Apparently conifers managed as early as 300 million years ago to create an extremely successful genetic make-up that has allowed them to dominate the globe, but what does it look like? All conifers have twelve chromosomes, but they are extremely large: a cell from a spruce or pine has seven times as much DNA as a human cell does. Why do conifers have so much DNA? Does it have to do with their having thrived for millions of years on earth, and do they really have more genes than you and I, or are their genes simply more ‘diluted’? This is not known, but their enormous amount of DNA has entailed that scientists have not dared to tackle a mapping of the complete genome of coniferous trees.
Now a Swedish research team, consisting of scientists from Umeå Plant Science Center (UPSC), a research center that is run jointly by Umeå University and SLU, and from KTH and KI, both in Stockholm, will finally be addressing this huge challenge with the aid of a grant of SEK 75 million from the Knut and Alice Wallenberg Foundation.
The spruce is Sweden’s ecologically and economically most important plant. Spruce dominates the forests of southern and central Sweden and is the most important raw material for the Swedish forestry industry.
“The genetics of the spruce are truly exciting,” says the project director, Professor Pär Ingvarsson at UPSC. “Genetically, trees differ tremendously from each other, and while Swedish forest genetics has always been prominent, this constitutes a giant step forward in the work to achieve tree nursery material that is adapted to the very different conditions that prevail in our country, above all in the time of climate change we are facing.”
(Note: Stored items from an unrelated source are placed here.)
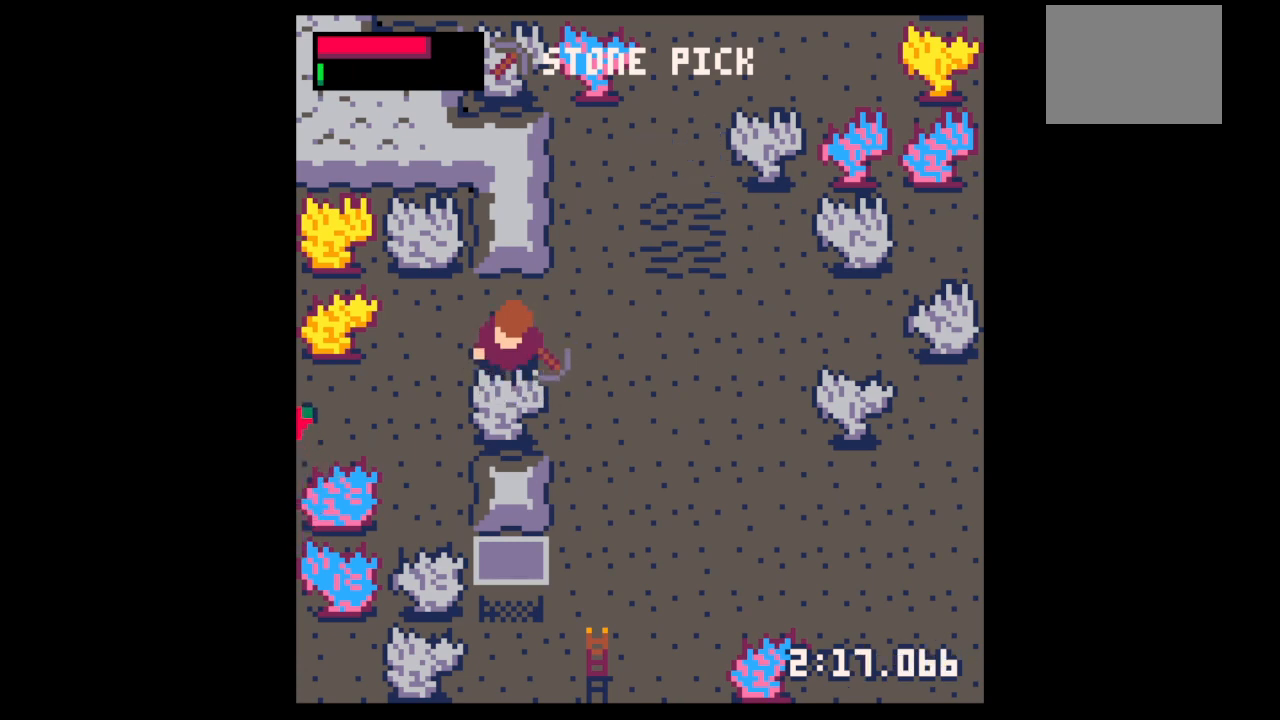
{"keys": ["down", "left"], "events": [[333, "left", "down"], [333, "x", "up"]]}
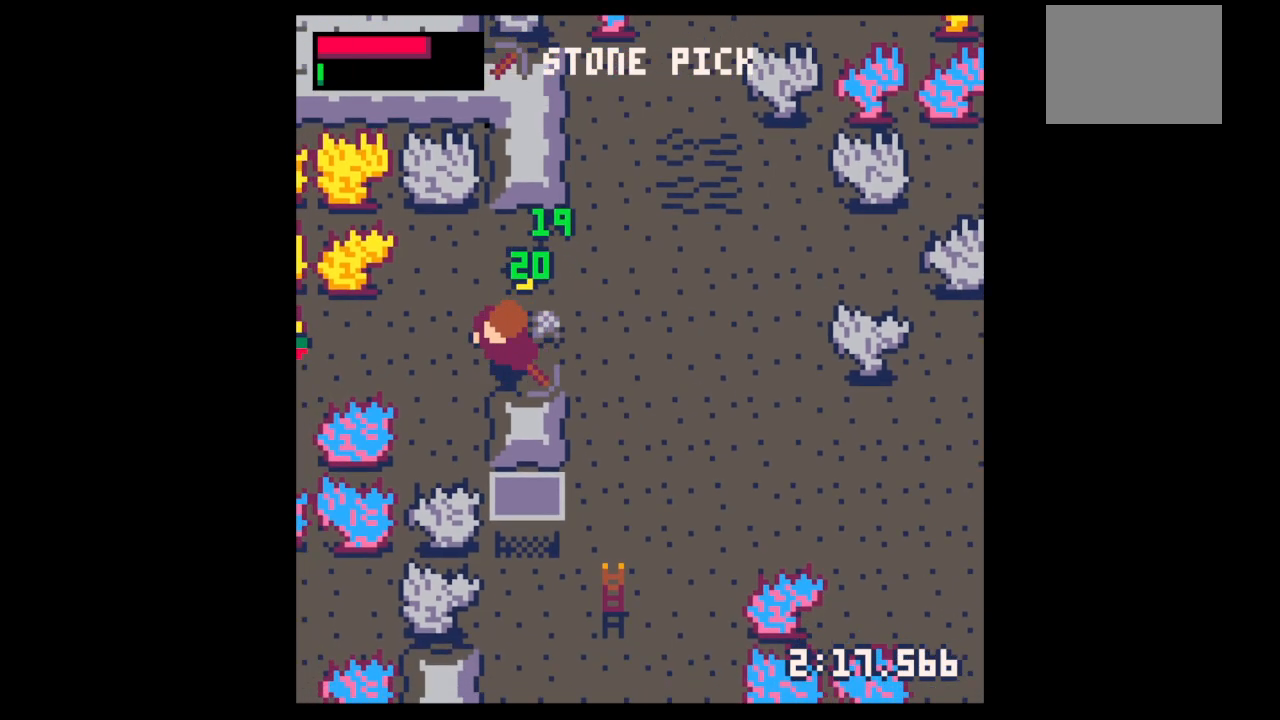
{"keys": ["up"], "events": [[133, "left", "up"], [133, "right", "down"], [167, "down", "up"], [300, "up", "down"], [367, "right", "up"]]}
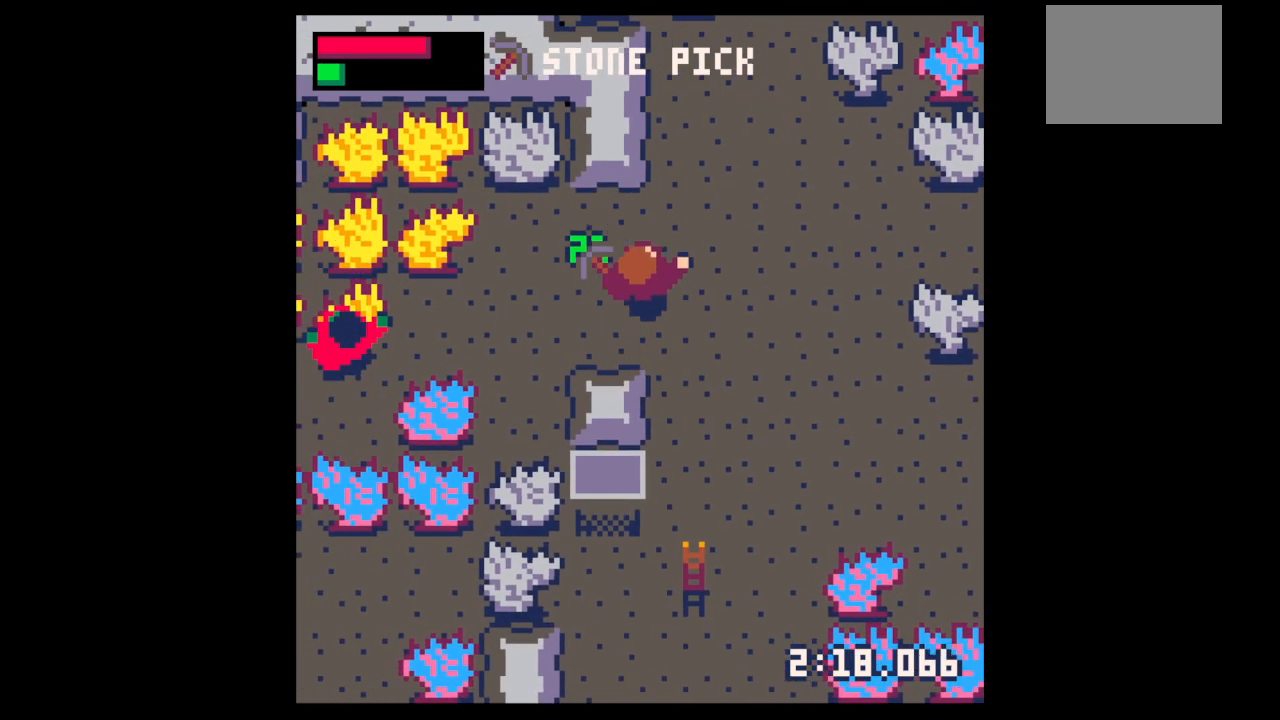
{"keys": ["down", "right"], "events": [[100, "down", "down"], [100, "up", "up"], [133, "right", "down"]]}
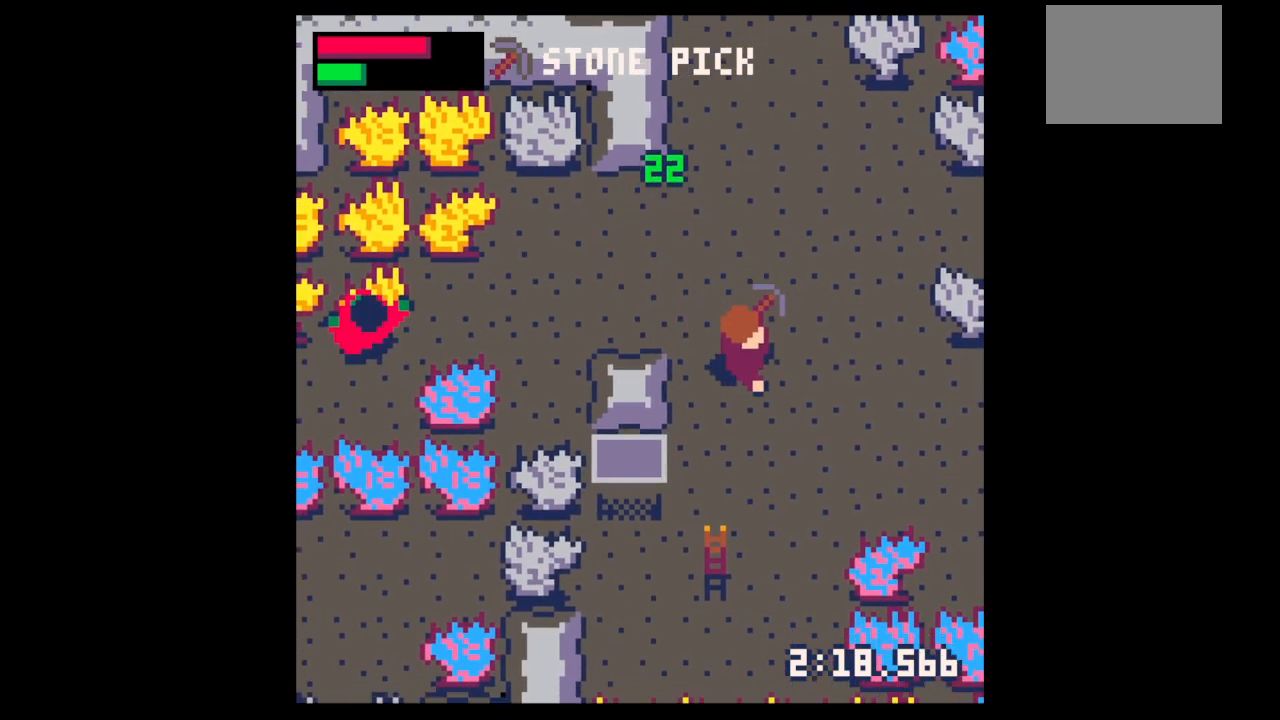
{"keys": ["down", "right"], "events": [[167, "right", "up"], [400, "right", "down"]]}
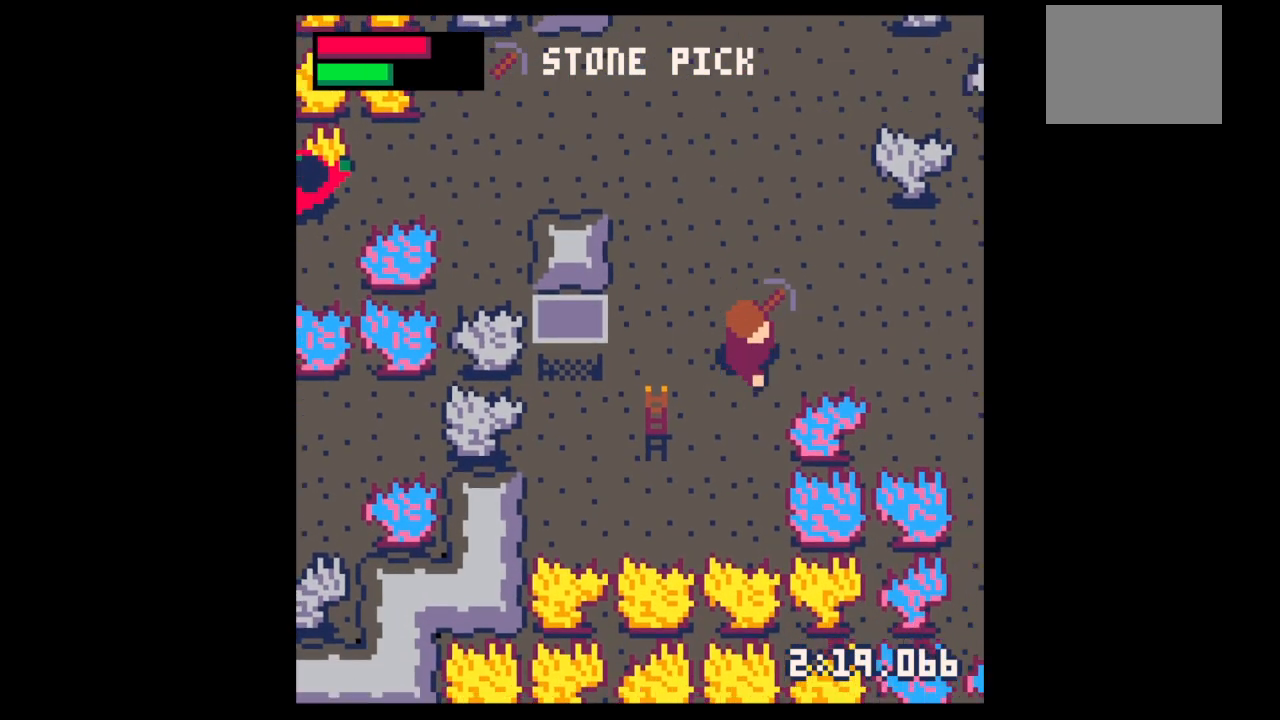
{"keys": ["right", "x"], "events": [[33, "right", "up"], [67, "right", "down"], [233, "x", "down"], [300, "down", "up"]]}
“The fact that the Swedish spruce will be the first conifer to have its genome mapped is extremely important to both Swedish forestry research and the forestry industry,” says Professor Ove Nilsson at UPSC, who chairs the project’s steering group. “A complete mapping of the genes of the spruce will revolutionize Swedish tree research and enable us to make more efficient use of wood raw material.”
“For example, it will provide us with the possibility of developing genetic tests for the various properties of trees, such as the fuel value of the wood, or the trees’ frost resistance and resistance to diseases, just as the mapping of the human genome has made this possible in medicine,” says Stefan Jansson, a professor at UPSC.
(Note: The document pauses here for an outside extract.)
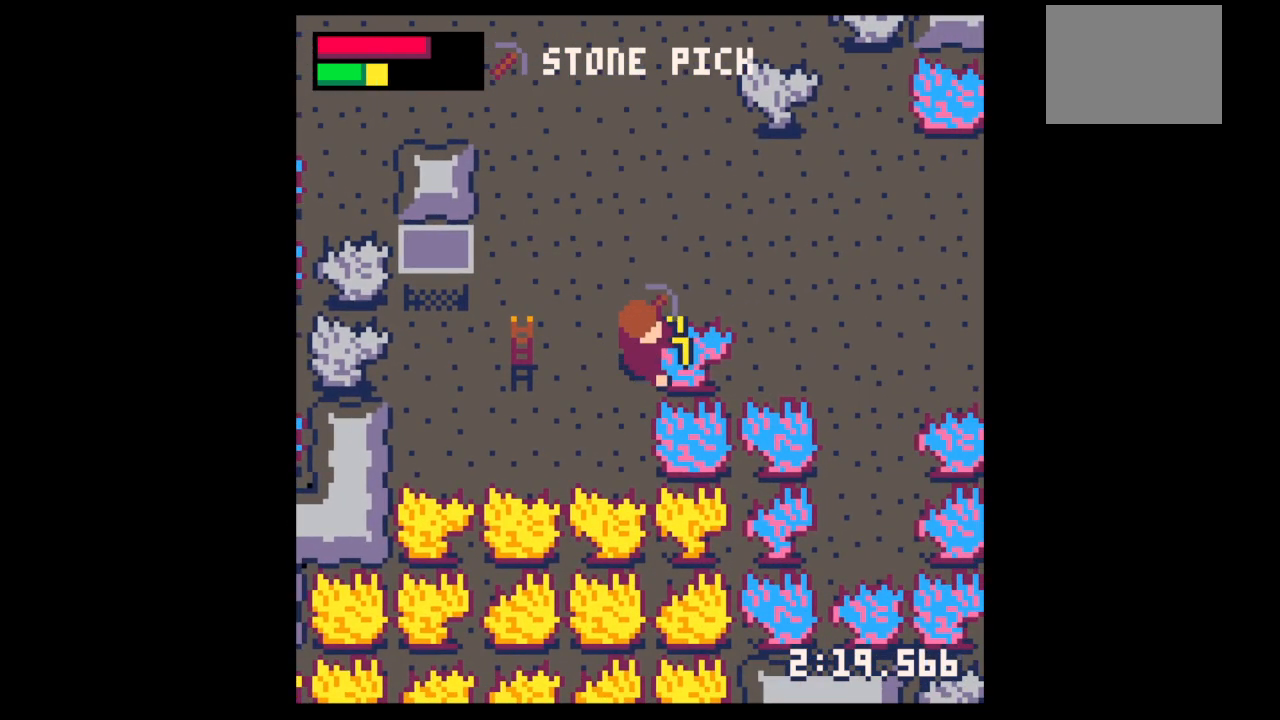
{"keys": ["x"], "events": [[467, "right", "up"]]}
These scientists are now able to take on this challenge largely because DNA sequencing technology has been developed so extremely rapidly.
“It would have been impossible to tackle this project just a couple of years ago,” says Professor Joakim Lundeberg, KTH. The government’s major allocation to the Science for Life Laboratory, which is slated to be northern Europe’s largest center for genome research, gives us access to this equipment, and the spruce project will be the Laboratory’s first flagship project.
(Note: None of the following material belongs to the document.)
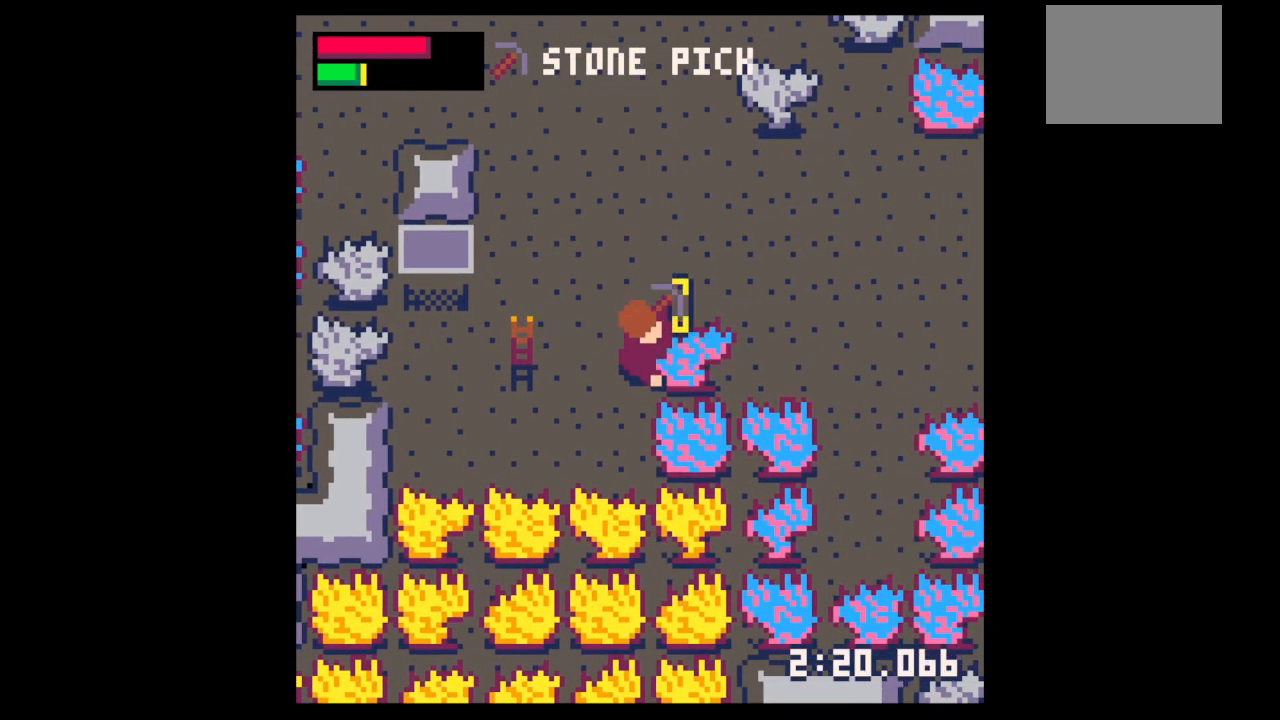
{"keys": ["x"], "events": []}
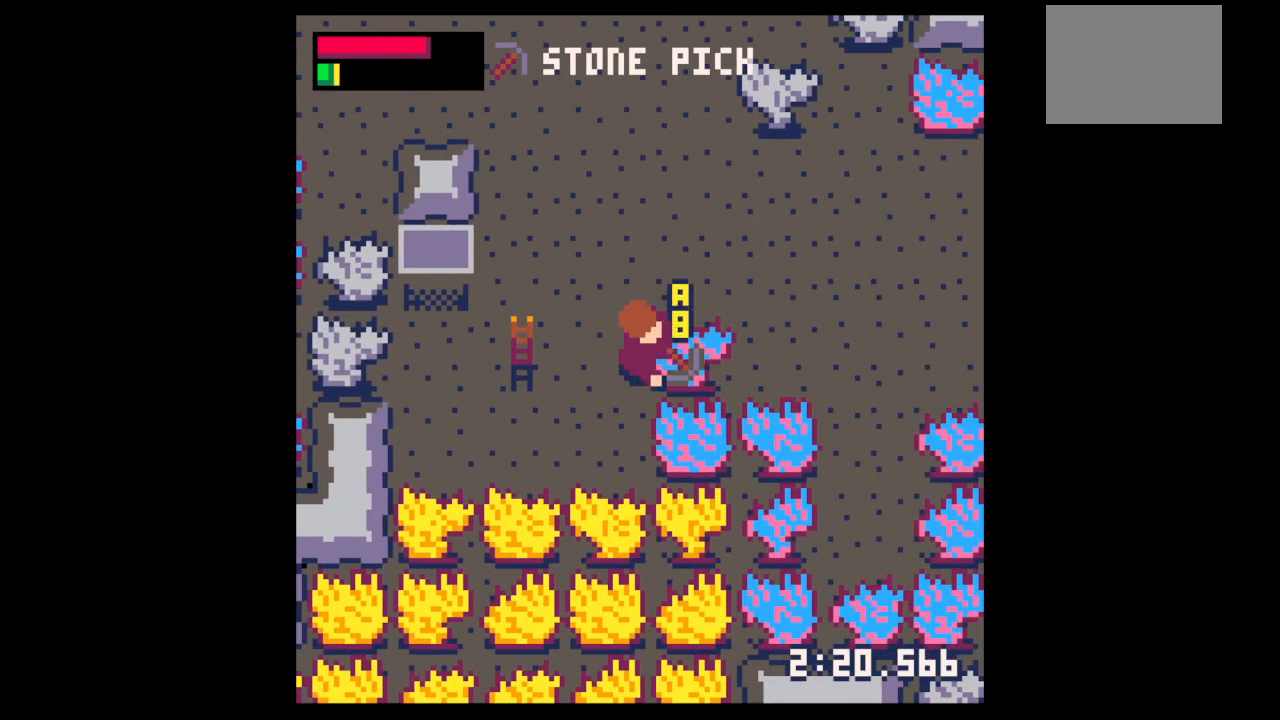
{"keys": [], "events": [[500, "x", "up"]]}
“Many other Swedish scientists will benefit from this project, so the eventual aggregate impact will be huge,” says Jan Stenlid, a professor at SLU in Uppsala. “For instance, we will have an entirely new capacity to understand and thereby combat two major scourges for Swedish forestry, root rot and the pine weevil.”
The project is projected to take four to five years, and besides the eight Swedish researchers – Björn Andersson, KI, Rishikesh Bhalerao, UPSC, Rosario Garcia Gil, UPSC, Pär Ingvarsson, UPSC, Stefan Jansson, UPSC, Joakim Lundeberg, KTH, Ove Nilsson, UPSC, and Björn Sundberg, UPSC – Canadian, Italian, and Belgian researchers will contribute to the project, which, as far we know, is the largest project in the world to tackle the species that has the largest DNA.